Ein wunderbar flott zu lesender Schmöker, der sehr gut unterhält. Ich hatte noch kein Buch der Autorin gelesen und hatte mir dieses gekauft, weil mich die Geschichte der Horseback Librarians sehr interessiert hat, von denen ich schon gelesen hatte. Die Handlung des Roman vereint Liebesgeschichte und Gerichtsfall, Freundschaft und Hass, Dramatik und Witz, vor allem aber ganz viel Faktenwissen über das Satteltaschenbücherei-Programm. Moyes beschreibt die harten Bedingungen, unter denen hauptsächlich Frauen in die entlegensten Winkel geritten sind, um isoliert lebende Menschen mit Lesematerial zu versorgen. Die Freunde und Ablehnung über diesen neuen Service wird ebenso detailliert dargestellt, wie die Lebensbedingungen der armen Bevölkerung in den Bergen oder in den Kohleminen. Umweltzerstörung ist ein Thema, das ich in diesem Roman nicht erwartet hatte, es spielt aber auch eine wesentliche Rolle.

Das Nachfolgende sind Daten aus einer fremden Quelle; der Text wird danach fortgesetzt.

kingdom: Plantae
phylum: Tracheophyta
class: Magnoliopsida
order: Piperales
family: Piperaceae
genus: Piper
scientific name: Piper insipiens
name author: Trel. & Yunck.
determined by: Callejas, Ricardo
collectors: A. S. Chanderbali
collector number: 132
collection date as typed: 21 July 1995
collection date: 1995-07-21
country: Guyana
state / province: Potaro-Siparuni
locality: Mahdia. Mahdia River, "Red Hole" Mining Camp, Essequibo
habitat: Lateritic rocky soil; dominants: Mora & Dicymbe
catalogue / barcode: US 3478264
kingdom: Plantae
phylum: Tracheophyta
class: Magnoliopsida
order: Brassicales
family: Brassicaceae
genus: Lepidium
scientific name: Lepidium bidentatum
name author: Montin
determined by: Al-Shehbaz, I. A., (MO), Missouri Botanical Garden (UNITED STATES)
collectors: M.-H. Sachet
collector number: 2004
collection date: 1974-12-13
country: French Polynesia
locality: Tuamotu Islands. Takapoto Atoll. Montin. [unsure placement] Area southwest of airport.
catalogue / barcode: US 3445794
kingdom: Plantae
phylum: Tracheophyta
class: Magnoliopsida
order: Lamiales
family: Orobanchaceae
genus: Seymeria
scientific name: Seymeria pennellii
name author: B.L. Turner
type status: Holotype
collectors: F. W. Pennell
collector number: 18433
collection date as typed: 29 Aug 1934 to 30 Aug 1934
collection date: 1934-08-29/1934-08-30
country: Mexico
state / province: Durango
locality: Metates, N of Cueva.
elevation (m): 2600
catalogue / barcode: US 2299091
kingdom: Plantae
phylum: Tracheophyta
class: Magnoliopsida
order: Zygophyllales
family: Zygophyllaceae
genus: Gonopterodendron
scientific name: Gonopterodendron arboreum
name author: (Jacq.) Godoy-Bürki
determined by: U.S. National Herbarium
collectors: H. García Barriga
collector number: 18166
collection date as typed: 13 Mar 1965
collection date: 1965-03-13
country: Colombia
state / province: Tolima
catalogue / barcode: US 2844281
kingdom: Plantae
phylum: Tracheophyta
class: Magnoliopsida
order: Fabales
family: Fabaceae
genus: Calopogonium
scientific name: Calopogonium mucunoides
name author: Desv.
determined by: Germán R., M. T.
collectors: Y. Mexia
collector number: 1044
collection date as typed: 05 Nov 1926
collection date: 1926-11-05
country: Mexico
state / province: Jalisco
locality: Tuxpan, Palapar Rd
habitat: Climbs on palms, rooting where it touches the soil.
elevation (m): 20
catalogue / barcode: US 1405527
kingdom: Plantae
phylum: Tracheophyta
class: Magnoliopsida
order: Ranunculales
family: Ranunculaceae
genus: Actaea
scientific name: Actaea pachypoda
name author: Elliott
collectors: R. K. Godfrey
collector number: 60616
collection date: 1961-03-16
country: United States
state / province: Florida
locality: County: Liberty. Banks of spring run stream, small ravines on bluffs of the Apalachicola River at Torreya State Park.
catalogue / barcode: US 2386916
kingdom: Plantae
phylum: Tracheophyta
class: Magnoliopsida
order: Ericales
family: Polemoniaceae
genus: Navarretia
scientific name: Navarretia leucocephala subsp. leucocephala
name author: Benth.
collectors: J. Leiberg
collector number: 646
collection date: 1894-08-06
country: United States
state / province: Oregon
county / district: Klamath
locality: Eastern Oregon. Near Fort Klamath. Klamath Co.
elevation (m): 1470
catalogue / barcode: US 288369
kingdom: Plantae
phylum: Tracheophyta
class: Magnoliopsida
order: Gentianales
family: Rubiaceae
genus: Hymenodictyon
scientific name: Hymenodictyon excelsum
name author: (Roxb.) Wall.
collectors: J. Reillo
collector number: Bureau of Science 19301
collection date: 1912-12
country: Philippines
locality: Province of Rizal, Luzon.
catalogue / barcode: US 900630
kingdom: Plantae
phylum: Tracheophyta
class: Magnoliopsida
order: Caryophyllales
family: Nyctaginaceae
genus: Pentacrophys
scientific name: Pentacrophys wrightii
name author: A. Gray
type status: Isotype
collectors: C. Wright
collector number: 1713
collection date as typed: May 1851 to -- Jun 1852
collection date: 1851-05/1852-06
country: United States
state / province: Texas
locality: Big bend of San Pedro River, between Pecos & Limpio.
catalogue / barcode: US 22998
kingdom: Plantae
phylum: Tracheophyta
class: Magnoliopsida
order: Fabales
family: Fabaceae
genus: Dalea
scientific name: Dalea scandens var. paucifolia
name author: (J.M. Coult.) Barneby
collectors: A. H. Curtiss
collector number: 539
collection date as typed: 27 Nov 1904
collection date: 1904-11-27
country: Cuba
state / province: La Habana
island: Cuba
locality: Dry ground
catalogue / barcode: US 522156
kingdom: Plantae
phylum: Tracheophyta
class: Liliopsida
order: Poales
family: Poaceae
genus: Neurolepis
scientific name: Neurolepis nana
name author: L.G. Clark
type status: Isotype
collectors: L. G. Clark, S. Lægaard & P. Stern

Wer im Internet unter Stichwörtern sucht, wird viele aussagekräftige historische Fotos finden, an denen sich auch die Autorin orientiert haben muss, um Details zu beschreiben: Mit Zeitung tapezierte Hütten, Bibliothekarinnen, die bettlägerigen Personen vorlesen, Kinder, die sich um eine Lesefibel scharren, reißende Flüsse und wackeligen Brücken, die überquert werden müssen.

Ich kann das Buch als Schmöker sehr empfehlen. Das Thema ist unglaublich bewegend und ich werde mich damit noch weiter beschäftigen.